As I saw Smart on the occasion of this second visit beaming with smiles and doing his best to pick up the pieces of his life, a large chunk of which had been robbed from him by the criminal justice system, I knew that justice had indeed been taken to someone in need of it. This does not however detract from the fact that this episode should not have been allowed to happen in the first place.

Unfortunately Smart’s experience is not an isolated case. Indeed there are many others who have not been as ‘lucky’ as him. Chima Abasirim*, another prominent case of the ABSU Law Clinic, was on holding charge for eight years before the Law Clinic came to his rescue.

Chima was arrested by the Police, detained, arraigned before an Ideato South Magistrate Court in Imo State on the charge of conspiracy to commit armed robbery (without a co-accused) and subsequently remanded in Okigwe Prisons in December, 2003. Until the Clinic came into contact with him in 2011 during a routine Pre-trial Detention visit to Okigwe Prisons, Chima had been wallowing in detention, had not been formally charged before a High Court that has jurisdiction. In the process, he had suffered loss of job and education opportunities, in addition to being exposed to disease, physical and psychological damage and to compound his woes, his family had no knowledge of his whereabouts after his arrest as he had been unable to contacts them. Follow up visits to his community Ideato South carried by a team of clinicians comprising Chioma Nwigwe, Bethel Godfrey and Fred Ben revealed that his family indeed had no knowledge of his whereabouts, his aged father, was no longer able to earn an income but was very excited to hear about the whereabouts of his son whom he had presumed dead and assured the Clinic of his cooperation in every area he was needed. The Clinic decided to take up the case and secured free legal representation for him. Chima subsequently secured his freedom after the Clinic paid an advocacy visit to the Chief Judge of Imo State which resulted in Chima’s discharge from prison on the occasion of a Jail delivery exercise of Okigwe Prison undertaken by the Chief Judge in 2011.

These cases highlight the failings the Criminal Justice System in Nigeria but at the same showcase the potency of private involvement in enhancing access to justice in Nigeria.

The ABSU Law Clinic is one of the several Law Clinics established by the Network of University Legal Aid Institutions (NULAI Nigeria) to provide access to justice for the underserved members of the community.

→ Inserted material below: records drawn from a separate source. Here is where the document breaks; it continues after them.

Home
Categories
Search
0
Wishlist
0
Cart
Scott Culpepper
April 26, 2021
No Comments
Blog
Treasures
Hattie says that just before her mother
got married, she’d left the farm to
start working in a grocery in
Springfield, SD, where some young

Most of the Law Clinics also have a specialized Pre-trial Detention Prisons Clinic, dedicated to providing legal services for needy pre-trial detainees in the prisons located within the localities where the Clinics are situated. The ABSU Law Clinic has in the past three years secured the release of more than ten persons from prison. The Clinics require support of Government, Government agencies and institutions especially those involved in justice delivery, the Private Sector, Legal Practitioners, Alunmi of the Law Clinics and the general public to continue this lofty efforts at taking justice to those in need.

*The first names were changed to protect the identity of the persons.

Orji Agwu Uka is an Alumnus of ABSU Law Clinic and writes from NULAI Nigeria, Abuja

1 comment:

  1. Well done brother. I hope the exigencies of daily living would allow you beat a path in this uncharted but eventful area of legal practice - bro bono.Keep up the good work!